I have a function of the type (for simplicity I use a similar and more straightforward function):
$ f(x) = \Vert Ax - b \Vert, \quad A\in R^{m\times n}, x \in R^n, \text{ and } b \in R^m$.
I would like to find the zero of this function, i.e., finding x such that $f(x) = 0$. For this aim, I would like to use the Newton method, whose iterative formula is:
$x^{t+1} = x^t - \frac{f(x)}{f'(x)}$
where $f'$ is the derivative of $f$, i.e., $f'(x) = A^TAx - A^Tb$. As is seen, f(x) is unidimensional, while $f'(x)$ is a vector.
Now my question is, how am I supposed to use the Newton method for such a function?
You can not use Newton Method to solve $f(x)=0$, a.k.a. $Ax=b$. If $m >> n$ then generically there is no such solution.
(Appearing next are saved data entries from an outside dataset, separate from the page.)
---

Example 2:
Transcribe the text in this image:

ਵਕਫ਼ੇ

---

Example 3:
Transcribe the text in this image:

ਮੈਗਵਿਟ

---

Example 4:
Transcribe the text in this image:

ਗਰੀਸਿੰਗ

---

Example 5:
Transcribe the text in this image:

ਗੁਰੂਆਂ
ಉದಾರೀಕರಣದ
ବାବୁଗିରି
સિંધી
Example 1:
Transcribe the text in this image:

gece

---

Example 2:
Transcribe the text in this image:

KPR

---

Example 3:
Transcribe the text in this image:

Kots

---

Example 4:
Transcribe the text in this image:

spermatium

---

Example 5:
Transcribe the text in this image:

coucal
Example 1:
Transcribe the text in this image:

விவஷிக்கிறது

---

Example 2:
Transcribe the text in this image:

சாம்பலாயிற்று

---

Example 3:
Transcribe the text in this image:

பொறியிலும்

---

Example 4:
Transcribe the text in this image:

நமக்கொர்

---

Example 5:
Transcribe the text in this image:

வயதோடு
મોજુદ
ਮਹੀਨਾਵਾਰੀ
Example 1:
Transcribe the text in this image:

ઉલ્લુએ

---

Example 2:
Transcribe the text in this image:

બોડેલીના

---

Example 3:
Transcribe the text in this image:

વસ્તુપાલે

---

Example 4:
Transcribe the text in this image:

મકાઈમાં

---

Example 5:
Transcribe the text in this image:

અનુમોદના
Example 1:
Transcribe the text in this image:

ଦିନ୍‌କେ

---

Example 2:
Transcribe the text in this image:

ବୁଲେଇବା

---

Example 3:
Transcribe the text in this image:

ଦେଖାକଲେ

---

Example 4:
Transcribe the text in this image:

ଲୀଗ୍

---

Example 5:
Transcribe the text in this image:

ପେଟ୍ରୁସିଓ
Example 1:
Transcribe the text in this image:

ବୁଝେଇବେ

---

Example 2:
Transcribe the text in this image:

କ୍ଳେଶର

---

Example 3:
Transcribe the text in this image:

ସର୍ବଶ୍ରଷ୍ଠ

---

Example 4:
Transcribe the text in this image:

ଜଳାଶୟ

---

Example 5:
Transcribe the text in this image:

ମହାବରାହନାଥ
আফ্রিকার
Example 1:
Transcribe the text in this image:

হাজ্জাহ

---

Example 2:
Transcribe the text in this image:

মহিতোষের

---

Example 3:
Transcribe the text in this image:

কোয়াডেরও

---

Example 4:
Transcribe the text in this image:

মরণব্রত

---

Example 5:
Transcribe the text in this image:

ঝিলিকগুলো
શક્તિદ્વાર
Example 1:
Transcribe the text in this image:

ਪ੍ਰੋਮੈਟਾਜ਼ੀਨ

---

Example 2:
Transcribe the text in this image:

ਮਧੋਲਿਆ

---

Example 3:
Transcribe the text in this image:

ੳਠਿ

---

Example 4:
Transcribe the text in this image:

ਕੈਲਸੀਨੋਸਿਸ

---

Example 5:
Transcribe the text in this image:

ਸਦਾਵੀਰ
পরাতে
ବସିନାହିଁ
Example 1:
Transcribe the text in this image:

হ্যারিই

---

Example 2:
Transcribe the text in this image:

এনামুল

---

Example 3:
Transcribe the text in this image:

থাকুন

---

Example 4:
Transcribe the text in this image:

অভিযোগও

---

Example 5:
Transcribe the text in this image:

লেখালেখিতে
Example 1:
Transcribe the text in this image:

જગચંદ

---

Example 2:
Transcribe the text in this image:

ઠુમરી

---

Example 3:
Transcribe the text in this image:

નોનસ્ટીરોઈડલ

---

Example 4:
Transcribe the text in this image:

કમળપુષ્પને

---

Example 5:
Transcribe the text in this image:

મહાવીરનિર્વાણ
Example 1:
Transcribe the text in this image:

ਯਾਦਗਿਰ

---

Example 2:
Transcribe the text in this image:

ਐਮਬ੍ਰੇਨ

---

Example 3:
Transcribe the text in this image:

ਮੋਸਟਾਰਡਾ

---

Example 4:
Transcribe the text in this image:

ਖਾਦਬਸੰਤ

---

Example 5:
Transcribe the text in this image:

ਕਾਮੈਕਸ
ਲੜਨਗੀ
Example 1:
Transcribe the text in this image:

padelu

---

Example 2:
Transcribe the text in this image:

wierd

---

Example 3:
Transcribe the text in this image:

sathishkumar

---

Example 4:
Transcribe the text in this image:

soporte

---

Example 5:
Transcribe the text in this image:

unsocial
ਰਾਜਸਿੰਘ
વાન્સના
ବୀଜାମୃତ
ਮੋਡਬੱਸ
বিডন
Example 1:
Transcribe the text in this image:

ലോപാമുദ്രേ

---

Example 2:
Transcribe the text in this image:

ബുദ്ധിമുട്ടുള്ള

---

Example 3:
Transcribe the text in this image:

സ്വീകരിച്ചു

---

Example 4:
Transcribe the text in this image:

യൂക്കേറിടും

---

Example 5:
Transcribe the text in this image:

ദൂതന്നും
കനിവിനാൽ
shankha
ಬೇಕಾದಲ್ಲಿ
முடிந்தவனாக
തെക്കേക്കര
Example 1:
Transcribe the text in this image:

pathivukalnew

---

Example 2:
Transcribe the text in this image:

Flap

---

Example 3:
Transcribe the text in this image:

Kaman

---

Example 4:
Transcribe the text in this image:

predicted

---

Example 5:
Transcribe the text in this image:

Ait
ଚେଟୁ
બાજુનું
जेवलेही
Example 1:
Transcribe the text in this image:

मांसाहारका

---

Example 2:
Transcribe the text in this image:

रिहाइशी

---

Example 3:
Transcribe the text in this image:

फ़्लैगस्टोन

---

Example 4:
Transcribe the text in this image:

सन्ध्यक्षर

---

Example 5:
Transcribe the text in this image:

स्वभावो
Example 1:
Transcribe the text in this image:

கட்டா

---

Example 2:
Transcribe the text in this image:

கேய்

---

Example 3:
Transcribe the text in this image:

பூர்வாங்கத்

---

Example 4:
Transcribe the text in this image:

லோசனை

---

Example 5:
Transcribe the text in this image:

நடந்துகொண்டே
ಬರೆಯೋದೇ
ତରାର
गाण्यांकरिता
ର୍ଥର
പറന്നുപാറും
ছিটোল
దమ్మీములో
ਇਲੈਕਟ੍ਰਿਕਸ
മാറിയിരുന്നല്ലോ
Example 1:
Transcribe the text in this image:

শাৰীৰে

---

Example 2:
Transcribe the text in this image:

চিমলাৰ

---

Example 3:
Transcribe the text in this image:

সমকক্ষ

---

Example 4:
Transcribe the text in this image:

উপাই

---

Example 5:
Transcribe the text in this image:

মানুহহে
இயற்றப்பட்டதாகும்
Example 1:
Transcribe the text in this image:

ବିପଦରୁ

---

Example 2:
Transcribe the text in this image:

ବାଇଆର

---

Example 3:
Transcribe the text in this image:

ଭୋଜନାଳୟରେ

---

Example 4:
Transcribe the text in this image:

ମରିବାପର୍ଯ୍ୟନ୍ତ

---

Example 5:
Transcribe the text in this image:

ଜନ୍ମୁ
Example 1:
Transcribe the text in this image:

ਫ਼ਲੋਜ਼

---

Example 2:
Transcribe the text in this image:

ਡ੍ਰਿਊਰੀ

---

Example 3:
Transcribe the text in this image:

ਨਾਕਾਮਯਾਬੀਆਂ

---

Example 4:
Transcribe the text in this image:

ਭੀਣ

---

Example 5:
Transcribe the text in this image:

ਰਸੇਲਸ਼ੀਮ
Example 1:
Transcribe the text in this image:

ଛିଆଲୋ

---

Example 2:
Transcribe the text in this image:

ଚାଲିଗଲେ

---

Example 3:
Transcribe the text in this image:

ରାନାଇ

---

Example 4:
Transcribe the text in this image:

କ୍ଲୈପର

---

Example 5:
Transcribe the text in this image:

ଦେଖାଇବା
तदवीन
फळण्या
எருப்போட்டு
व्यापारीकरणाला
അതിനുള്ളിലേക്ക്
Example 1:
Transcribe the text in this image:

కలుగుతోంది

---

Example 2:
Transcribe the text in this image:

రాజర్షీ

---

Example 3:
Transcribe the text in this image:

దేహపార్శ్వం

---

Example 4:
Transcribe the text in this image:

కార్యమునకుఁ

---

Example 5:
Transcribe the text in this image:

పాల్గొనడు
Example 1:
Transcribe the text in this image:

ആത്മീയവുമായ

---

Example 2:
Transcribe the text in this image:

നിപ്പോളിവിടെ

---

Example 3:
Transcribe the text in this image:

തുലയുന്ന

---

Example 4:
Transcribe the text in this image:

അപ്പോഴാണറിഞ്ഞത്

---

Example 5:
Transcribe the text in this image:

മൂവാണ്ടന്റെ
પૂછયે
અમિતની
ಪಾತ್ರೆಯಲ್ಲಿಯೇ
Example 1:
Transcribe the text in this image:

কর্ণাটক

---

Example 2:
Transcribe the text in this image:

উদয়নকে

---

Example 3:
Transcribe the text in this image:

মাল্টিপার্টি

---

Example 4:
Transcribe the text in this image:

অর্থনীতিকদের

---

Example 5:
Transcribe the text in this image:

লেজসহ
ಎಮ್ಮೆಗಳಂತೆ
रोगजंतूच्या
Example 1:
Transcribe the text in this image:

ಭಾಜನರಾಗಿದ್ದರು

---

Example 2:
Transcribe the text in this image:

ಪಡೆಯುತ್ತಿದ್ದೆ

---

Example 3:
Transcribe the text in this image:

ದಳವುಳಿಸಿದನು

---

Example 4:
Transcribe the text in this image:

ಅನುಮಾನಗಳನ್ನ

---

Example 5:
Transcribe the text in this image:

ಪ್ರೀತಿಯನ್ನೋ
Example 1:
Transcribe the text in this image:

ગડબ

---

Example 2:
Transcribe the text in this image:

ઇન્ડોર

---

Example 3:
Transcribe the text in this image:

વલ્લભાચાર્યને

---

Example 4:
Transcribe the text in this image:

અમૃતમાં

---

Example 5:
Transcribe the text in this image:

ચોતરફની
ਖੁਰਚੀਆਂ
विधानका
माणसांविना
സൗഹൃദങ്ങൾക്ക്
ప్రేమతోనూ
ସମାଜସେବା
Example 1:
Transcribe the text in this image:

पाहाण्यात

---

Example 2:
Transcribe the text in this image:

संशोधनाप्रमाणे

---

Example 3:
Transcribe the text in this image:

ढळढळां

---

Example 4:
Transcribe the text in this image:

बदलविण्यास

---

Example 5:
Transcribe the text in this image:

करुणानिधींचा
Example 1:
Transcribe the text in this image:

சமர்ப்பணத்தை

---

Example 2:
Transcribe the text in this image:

More likely you want to use Newton's Method to find the minimum of this function, a.k.a. the least squares solution. In that case you can use Newton Method on the gradient of $f$, $\nabla f: \mathbb{R}^n \to \mathbb{R}^n$, in that case Newton's step is: $$x_{k+1} = x_{k}- (\nabla^2 f(x_{k}))^{-1}\nabla f(x_{k}) $$ where $\nabla^2 f$ is the Hessian matrix. You can also solve by a direct method solving the normal equations $A^T A\hat{x} = A^T b$.